Its near-perfect blackness makes it an important new technology for suppressing stray light, calibrating infrared-sensitive instruments, radiating away heat, and absorbing infrared light for highly precise temperature measurements.
Better Than Black Paint
Currently, instrument developers apply black paint to baffles and other components to help prevent stray light from ricocheting off surfaces and contaminating measurements. However, black paints absorb only 90 percent of the light that strikes it. The effect of multiple bounces makes the coating’s overall advantage even larger, potentially resulting in hundreds of times less stray light. Furthermore black paints don’t remain black in the mid to far infrared or when exposed to cryogenic temperatures. They take on a shiny, slightly silver quality.

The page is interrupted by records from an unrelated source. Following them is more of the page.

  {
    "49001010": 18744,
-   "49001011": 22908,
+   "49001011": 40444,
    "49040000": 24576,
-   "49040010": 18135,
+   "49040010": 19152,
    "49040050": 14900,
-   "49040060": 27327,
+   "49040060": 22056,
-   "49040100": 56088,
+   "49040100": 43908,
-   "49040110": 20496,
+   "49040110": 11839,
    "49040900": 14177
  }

As a result, developers of the proposed Ocean Radiometer for Carbon Assessment (ORCA), a next-generation instrument that would measure marine photosynthesis, are evaluating its use on components to prevent errant light coming from the atmosphere from swamping the faint signal they want ORCA to retrieve.

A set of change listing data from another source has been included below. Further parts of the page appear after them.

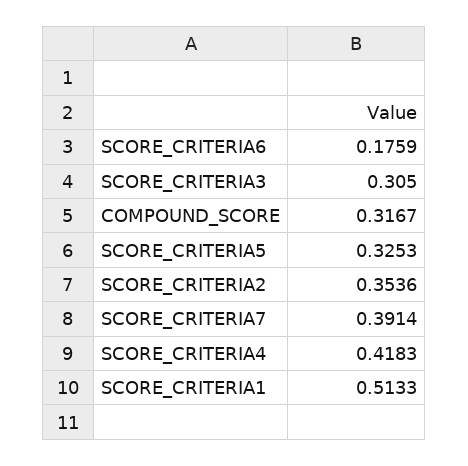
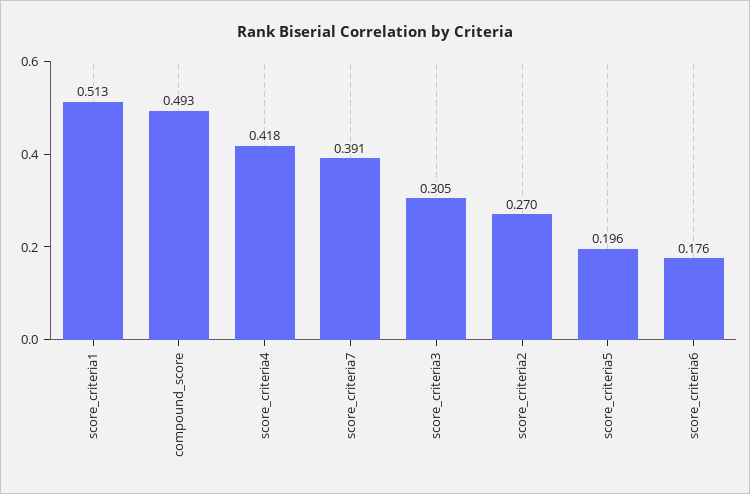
  {
    "SCORE_CRITERIA6": 0.1759,
    "SCORE_CRITERIA3": 0.305,
-   "COMPOUND_SCORE": 0.3167,
+   "COMPOUND_SCORE": 0.493,
-   "SCORE_CRITERIA5": 0.3253,
+   "SCORE_CRITERIA5": 0.196,
-   "SCORE_CRITERIA2": 0.3536,
+   "SCORE_CRITERIA2": 0.27,
    "SCORE_CRITERIA7": 0.3914,
    "SCORE_CRITERIA4": 0.4183,
    "SCORE_CRITERIA1": 0.5133
  }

Because the material remains black under cryogenic conditions, Goddard scientist Ed Wollack is evaluating the carbon-nanotube coating for use as a calibrator on far infrared-sensing instruments. These instruments must operate in super-cold temperatures to gather faint far-infrared signals emanating from objects in the very distant universe. If they aren’t cold, thermal heat generated by the instrument and observatory swamp the faint infrared they’re designed to collect.

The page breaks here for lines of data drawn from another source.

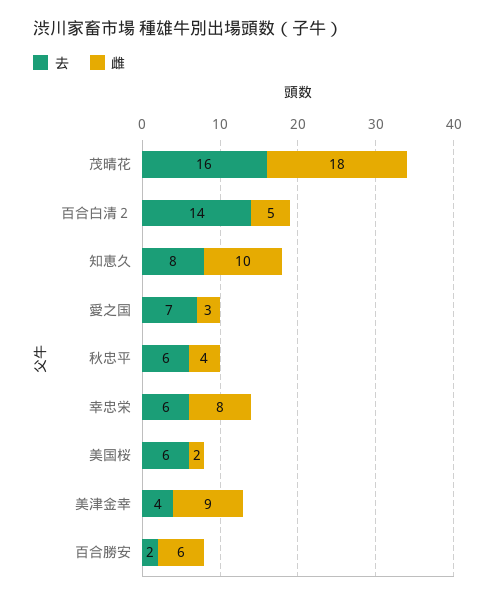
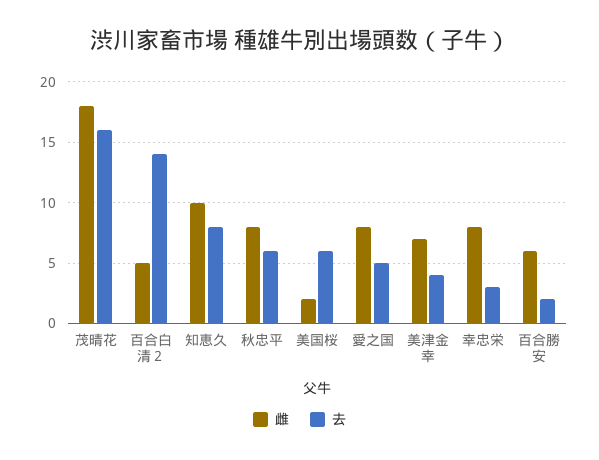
  {
    "去": {
      "茂晴花": 16,
      "百合白清２": 14,
      "知恵久": 8,
-     "愛之国": 7,
+     "愛之国": 5,
      "秋忠平": 6,
-     "幸忠栄": 6,
+     "幸忠栄": 3,
      "美国桜": 6,
      "美津金幸": 4,
      "百合勝安": 2
    },
    "雌": {
      "茂晴花": 18,
      "百合白清２": 5,
      "知恵久": 10,
-     "愛之国": 3,
+     "愛之国": 8,
-     "秋忠平": 4,
+     "秋忠平": 8,
      "幸忠栄": 8,
      "美国桜": 2,
-     "美津金幸": 9,
+     "美津金幸": 7,
      "百合勝安": 6
    }
  }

Goddard engineer Jim Tuttle, meanwhile, believes the coating would make an ideal radiator — especially for instruments measuring faint, far-infrared light. The blacker the material, the more heat it radiates away. In other words, super-black materials, like the carbon-nanotube coating, can be used on devices that remove heat from instruments and radiate it away to deep space. This cools the instruments to lower temperatures, where they are more sensitive to faint signals.
In another application, Hagopian’s team is developing a 1 X 4 detector array to demonstrate the material’s use as an absorber for a thermopile, an electronic device that converts thermal energy — specifically, mid- to far-infrared light — into electrical energy. The carbon nanotubes absorb the light and heat up an ultra-sensitive thermometer, which changes the output voltage. “This makes the entire assembly exquisitely sensitive to minute variations in the infrared radiation, thereby enabling more sensitive measurements,” Hagopian said. This particular effort supports a possible follow-on to the Goddard-developed Composite Infrared Spectrometer, which flew on the Cassini mission.
“When we began growing carbon nanotubes four years ago, we knew the material could be widely used as a light-suppression technique,” Hagopian said. “We’re pleased that we can develop the technology for other uses to support the scientific community.”
This close-up view shows the internal structure of a carbon-nanotube coating that absorbs more than 99 percent of the ultraviolet, visible, infrared, and far-infrared light that strikes it. A section of the coating, which was grown on smooth silicon, was purposely removed to show the tubes’ vertical alignment. (Credit: Stephanie Getty)
“This is a very promising material,” Wollack added. “It’s robust, lightweight, and extremely black. It is better than black paint by a long shot.”